* Task instructions:
Your task is to copy the records that follow exactly, minus any images.

*** Begin section ***

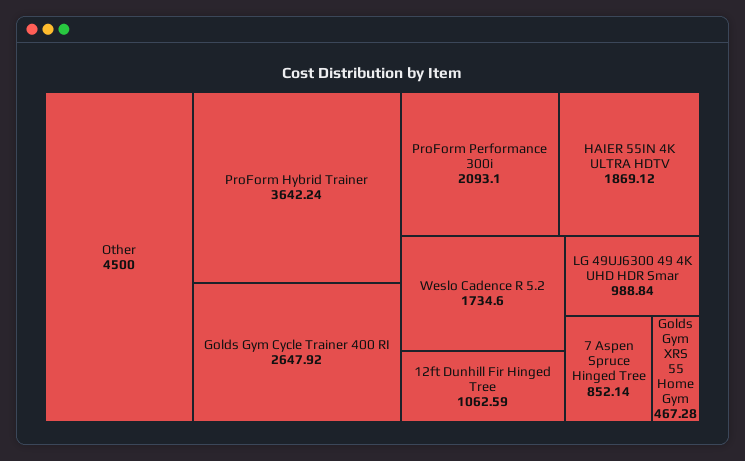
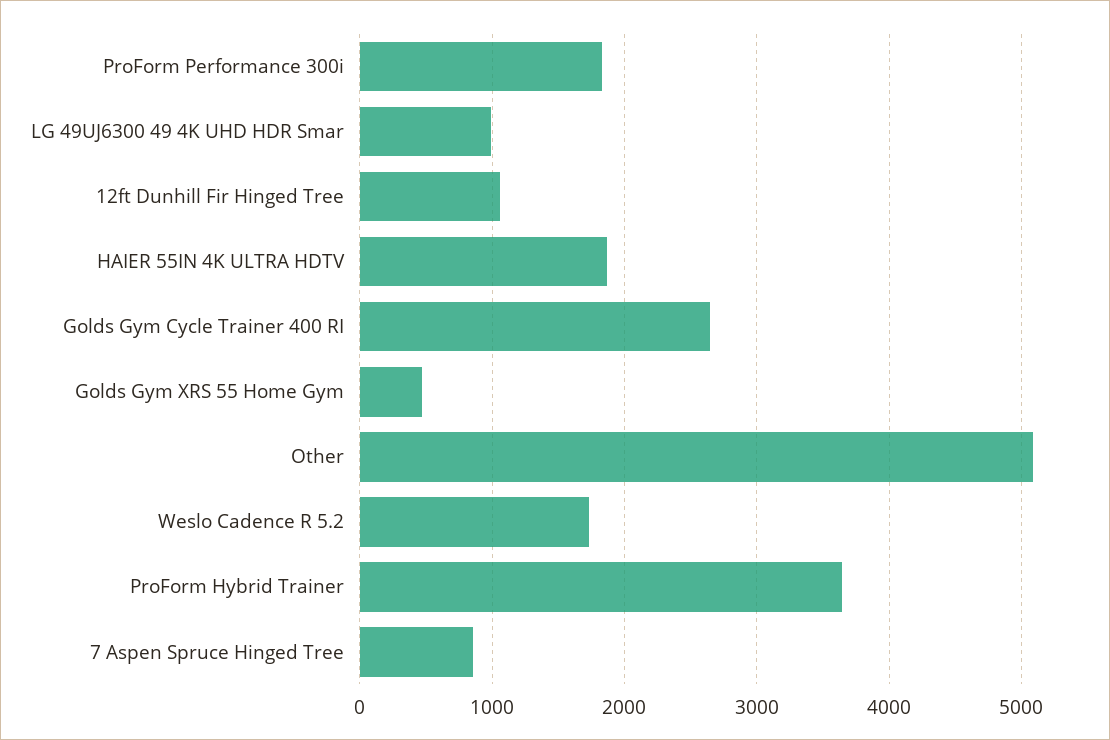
Other: 4500 -> 5100
ProForm Performance 300i: 2093.1 -> 1800

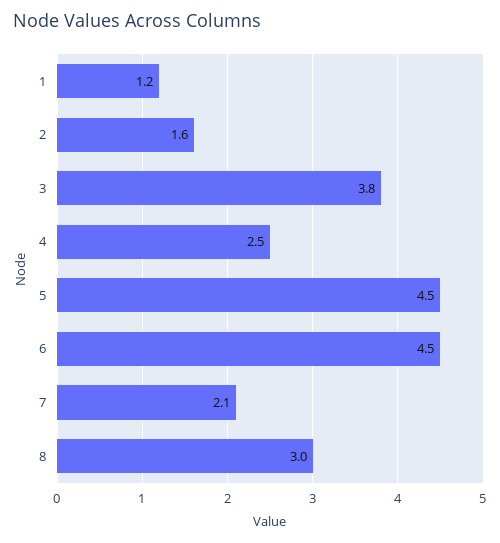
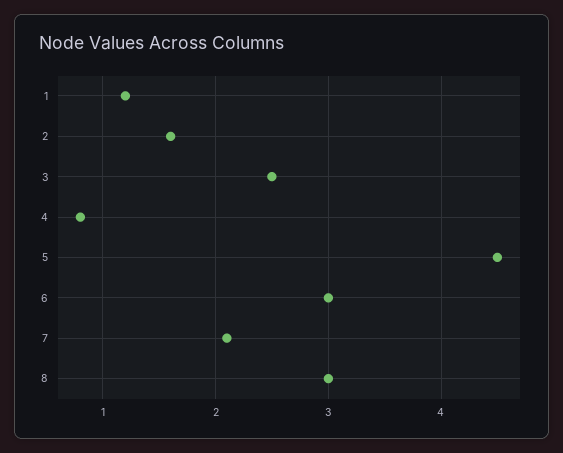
3: 3.8 -> 2.5
4: 2.5 -> 0.8
6: 4.5 -> 3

*** End section ***

* Solution to the problem:
Other: 4500 -> 5100
ProForm Performance 300i: 2093.1 -> 1800

3: 3.8 -> 2.5
4: 2.5 -> 0.8
6: 4.5 -> 3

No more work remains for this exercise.